Multi-Core Supported Deep Packet Inspection

1. Introduction

Current Internet is facing many serious attacks such as financial frauds, viruses and worms, distributed denial of service attacks, spyware, and spam. Although many network security applications such as intrusion detection systems (IDS), anti-virus/spam systems, and firewalls have been proposed to control the attacks, securing distributed systems and networks is still extremely challenging. There are unknown threats and zero day attacks (exploits released before the vendor patch is released to the public) appearing everyday, which place an impractical burden on network security systems. The key question here is can we have real time solutions to identify and eliminate attacks without excessive security and management overhead overburdening the networks and computer systems? To deal with the rapidly evolving threats today and more intelligent and automatic threats in the future, we urgently need new methods that support network security applications, at all times and in real time, without causing performance penalty to normal network and system operations.

A multi-core processor combines two or more independent cores into a single package composed of a single integrated circuit (called a die), or more dies packaged together (Intel, 2007). Multi-core processors represent a major evolution in computing hardware technology. While two years ago most network processors and personal computer microprocessors had single core configuration, the majority of the current microprocessors contain dual or quad cores and the number of cores on die is expected to grow exponentially over time (Johnson & Welser, 2005). As the price of multi-core processors keeps falling, multi-core will eventually provide affordable processing power to support the real-time requirement of network security applications.

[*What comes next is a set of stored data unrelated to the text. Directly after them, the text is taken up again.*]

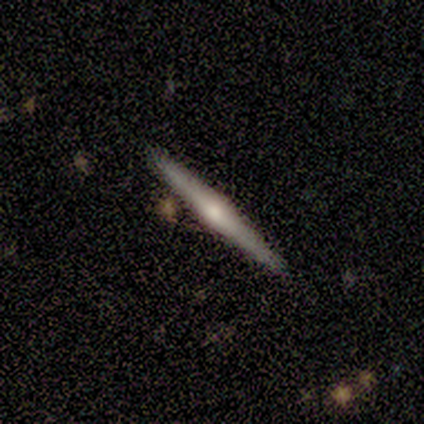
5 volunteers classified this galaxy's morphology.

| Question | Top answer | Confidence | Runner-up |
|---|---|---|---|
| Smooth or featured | featured or disk | 100% | — |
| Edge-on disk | yes | 100% | — |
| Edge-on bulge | rounded | 100% | — |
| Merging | none | 100% | — |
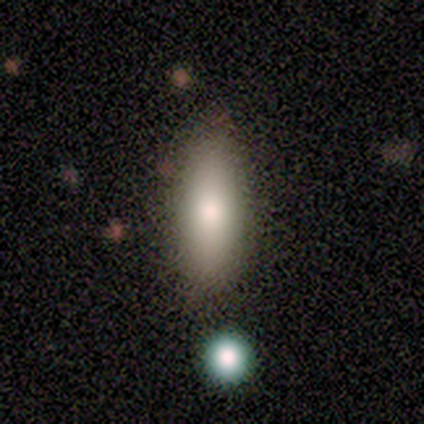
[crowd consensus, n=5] smooth_or_featured: smooth (p=0.40) [tied with: star or artifact p=0.40]
how_rounded: in between (p=1.00)
merging: minor disturbance (p=0.67) [alt: none p=0.33]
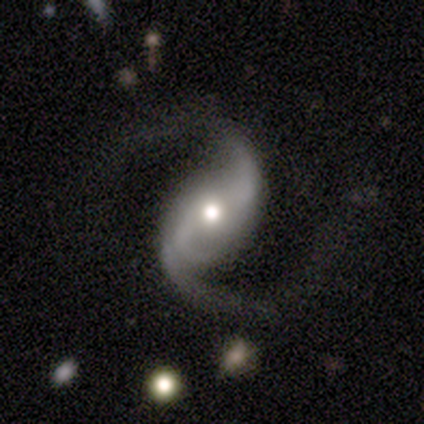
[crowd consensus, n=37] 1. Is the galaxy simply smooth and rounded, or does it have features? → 95% featured or disk, 3% smooth, 3% star or artifact.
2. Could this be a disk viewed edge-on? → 97% no, 3% yes.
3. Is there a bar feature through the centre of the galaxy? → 41% no, 29% strong, 29% weak.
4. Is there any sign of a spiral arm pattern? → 94% yes, 6% no.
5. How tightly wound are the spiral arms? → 59% loose, 34% medium, 6% tight.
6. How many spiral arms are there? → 81% 2, 12% 3, 3% 1, 3% can't tell, 0% 4, 0% more than 4.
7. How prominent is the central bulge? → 71% moderate, 24% small, 6% large, 0% dominant, 0% none.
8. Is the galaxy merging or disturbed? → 75% none, 19% major disturbance, 3% minor disturbance, 3% merger.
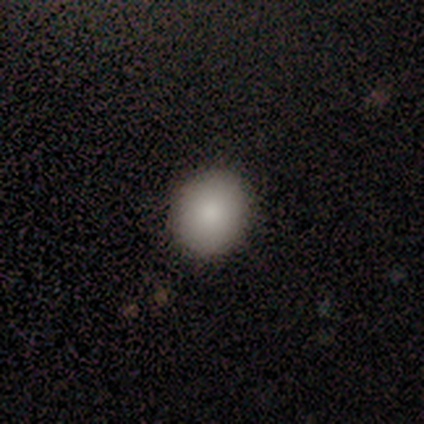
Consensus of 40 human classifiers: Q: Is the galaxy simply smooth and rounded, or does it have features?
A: smooth — 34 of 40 (85%).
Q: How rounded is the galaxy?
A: round — 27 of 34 (79%).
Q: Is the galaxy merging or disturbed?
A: none — 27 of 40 (68%).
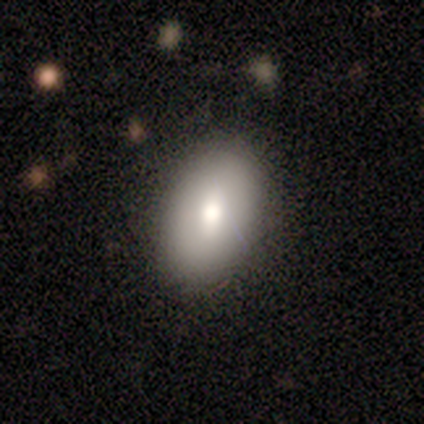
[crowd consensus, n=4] smooth_or_featured: smooth (p=0.75) [alt: featured or disk p=0.25]
how_rounded: in between (p=0.67) [alt: round p=0.33]
merging: none (p=0.50) [tied with: minor disturbance p=0.50]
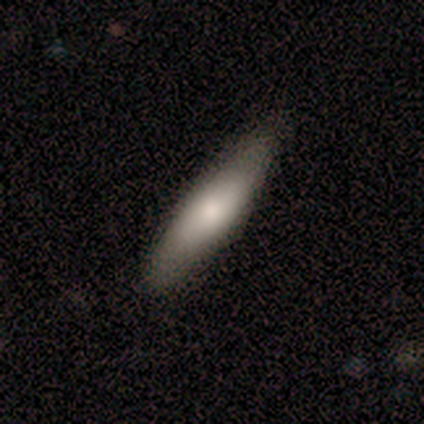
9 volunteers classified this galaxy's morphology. smooth_or_featured: smooth (p=0.44) [alt: featured or disk p=0.33]
how_rounded: in between (p=0.50) [tied with: cigar-shaped p=0.50]
merging: none (p=0.86) [alt: minor disturbance p=0.14]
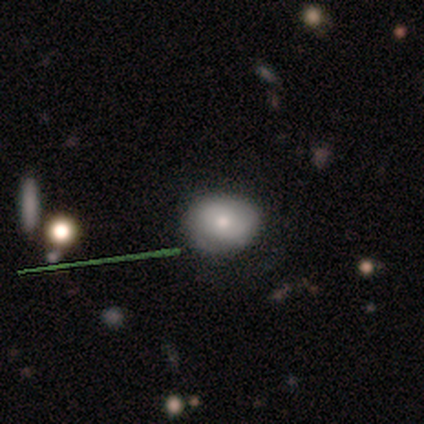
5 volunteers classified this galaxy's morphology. A smooth galaxy with no disk features (100%) that is in between round and cigar-shaped (100%).

Vote fractions:
- Smooth or featured? smooth: 100% / featured or disk: 0% / star or artifact: 0%
- How rounded? in between: 100% / round: 0% / cigar-shaped: 0%
- Merging? none: 80% / minor disturbance: 20% / major disturbance: 0% / merger: 0%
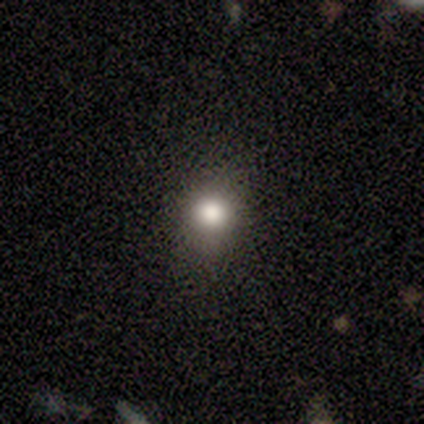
smooth-or-featured: smooth: 82% | star or artifact: 15% | featured or disk: 3%
  how-rounded: round: 84% | in between: 12% | cigar-shaped: 3%
  merging: none: 79% | minor disturbance: 21% | major disturbance: 0% | merger: 0%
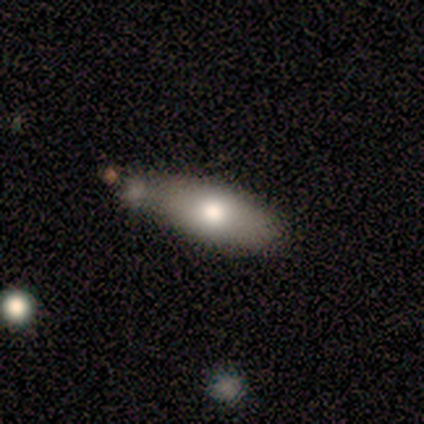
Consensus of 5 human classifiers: Volunteers were most divided on "merging": minor disturbance: 40%, none: 20%, major disturbance: 20%, merger: 20%. More confident: smooth or featured — smooth (80%); how rounded — in between (75%).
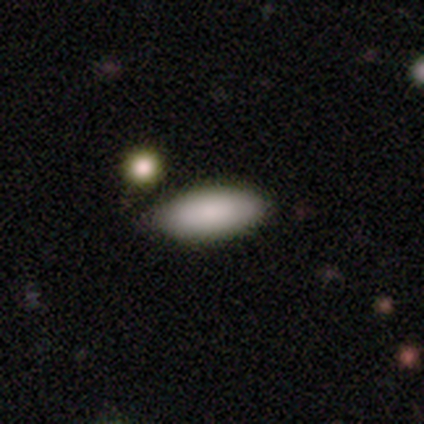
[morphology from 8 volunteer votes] type=smooth (100%); roundness=in between (75%); merging=none (88%).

Multi-core provides a network security application with more processing power from the hardware perspective. However, there are still significant software design challenges that must be overcome. Today the difficulty is not in building multi-core hardware, but programming it in a way that lets applications benefit from the continued growth in CPU performance (Sutter & Larus, 2005). From the server or router side, if the network security software is not fast enough, it can be very difficult to process every incoming packet then it would slow down the traffic. From the client side, it can also be very difficult to run network security applications without any interruption to normal applications because those computing-intensive applications significantly slow down other simultaneously running applications.

Taking advantage of the full power of multi-core processor requires an in-depth approach to realize the speedups by parallelizing the traditional deep packet inspection applications. In this chapter we discuss the research direction of using multi-core processors to support real-time deep packet inspection applications. Section 2 introduces the related work in the parallel approaches to enhance the performance of deep packet inspection applications. Section 3 presents our new system architecture of using multi-core to support deep packet inspection applications. Section 4 presents the basic packet-level parallelization and flow-level parallelization. Section 5 presents a new parallel string matching algorithm. Benefits of using multi-core are discussed in Section 6. Section 7 concludes this chapter.